## WHAT THE TASK REQUIRES:
Please copy every line below that contains the string "left".
========================================================================
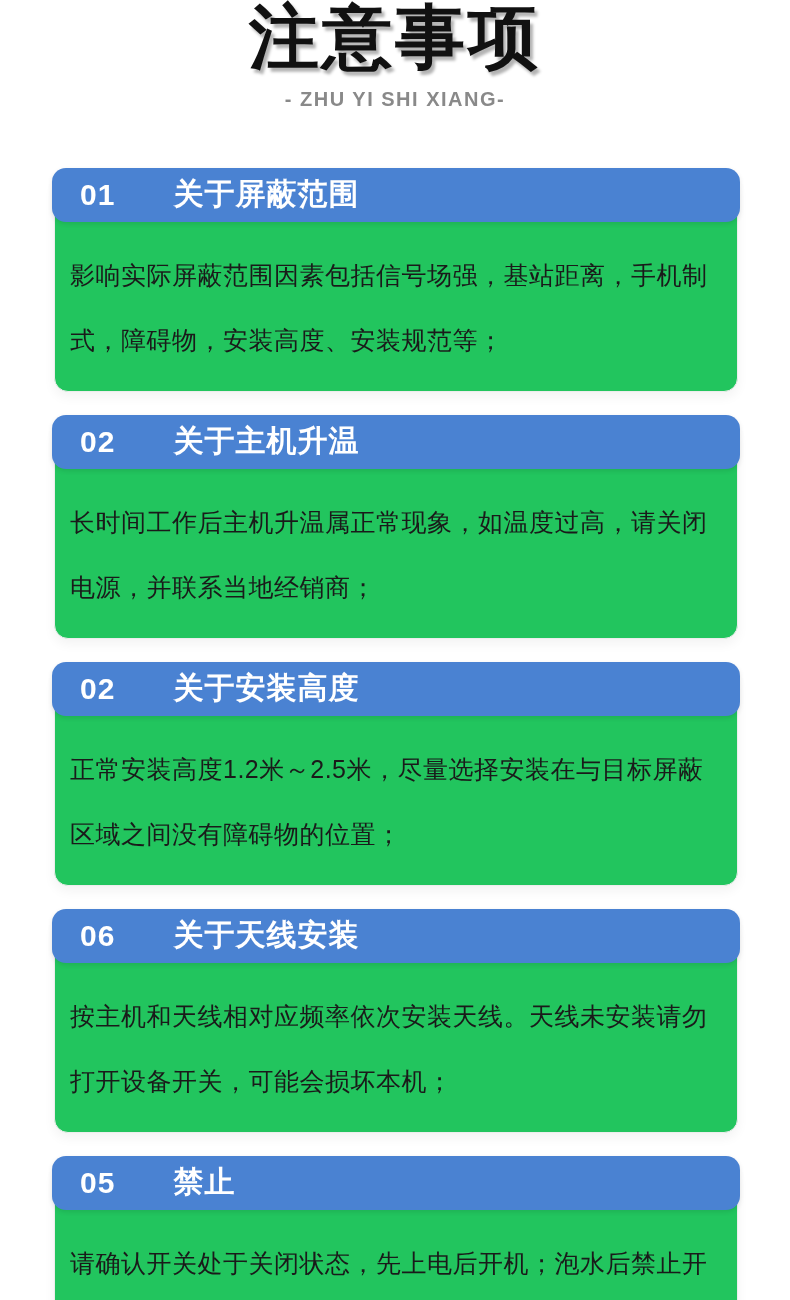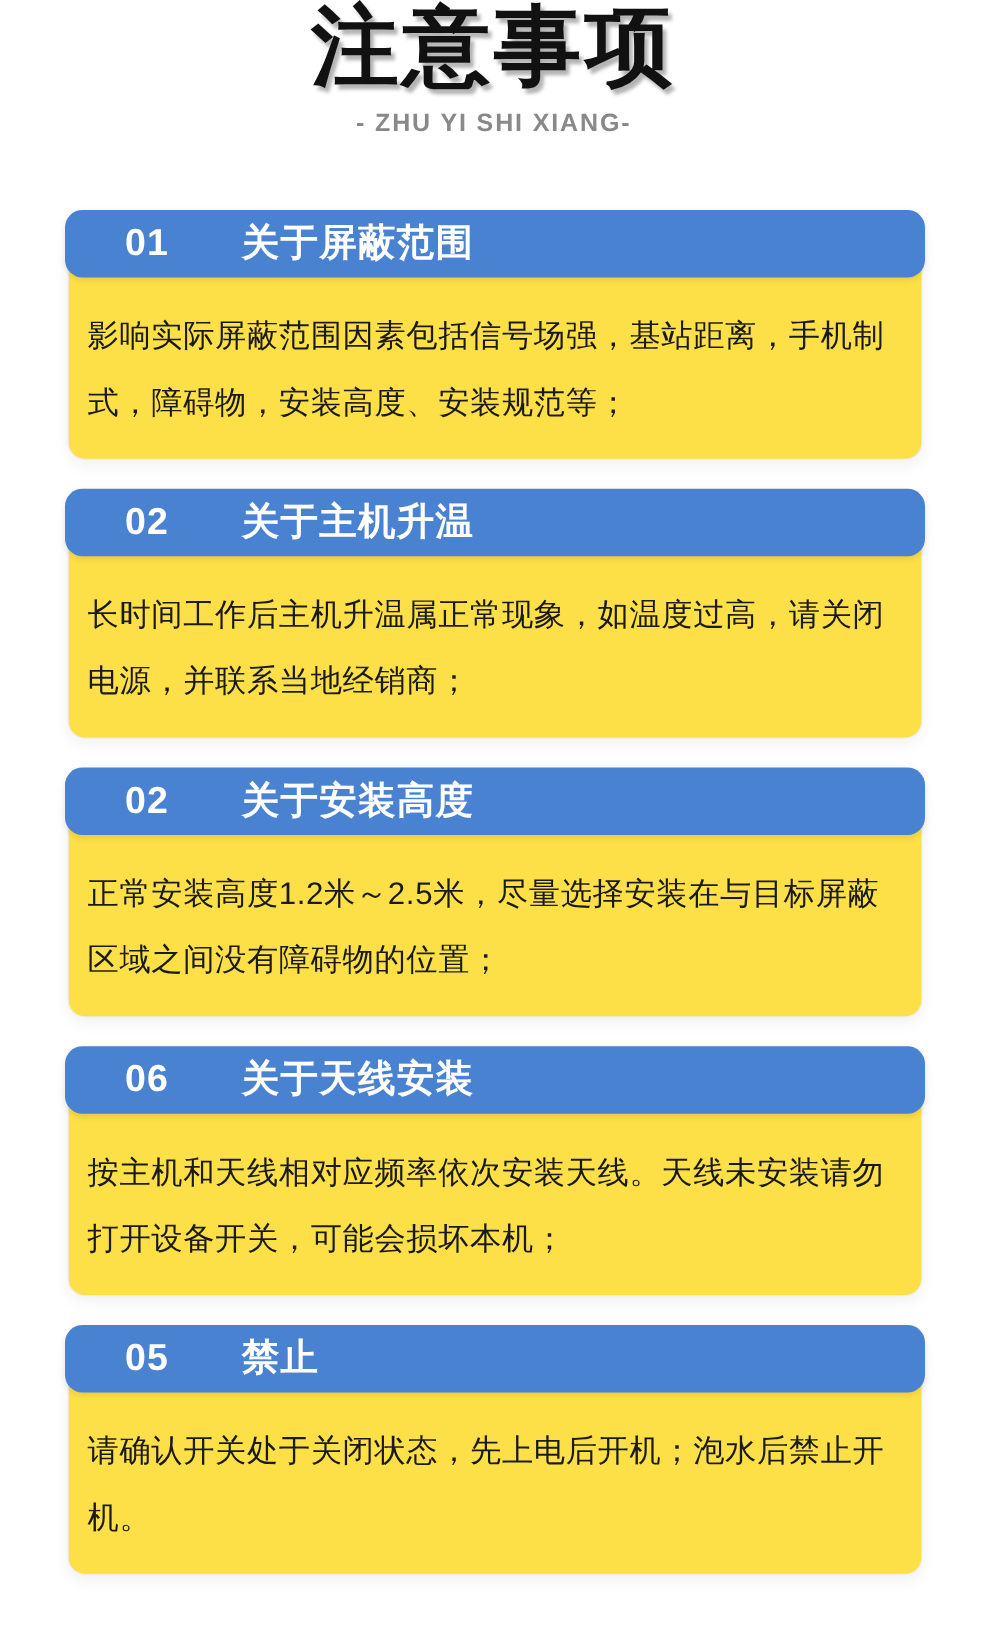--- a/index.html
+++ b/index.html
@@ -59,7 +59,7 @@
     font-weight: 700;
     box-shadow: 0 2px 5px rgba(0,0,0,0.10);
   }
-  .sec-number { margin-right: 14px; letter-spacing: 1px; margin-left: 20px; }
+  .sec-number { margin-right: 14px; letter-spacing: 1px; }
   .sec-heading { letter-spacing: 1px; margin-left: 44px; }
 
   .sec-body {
========================================================================
## EXERCISE RESULT:
-  .sec-number { margin-right: 14px; letter-spacing: 1px; margin-left: 20px; }
   .sec-heading { letter-spacing: 1px; margin-left: 44px; }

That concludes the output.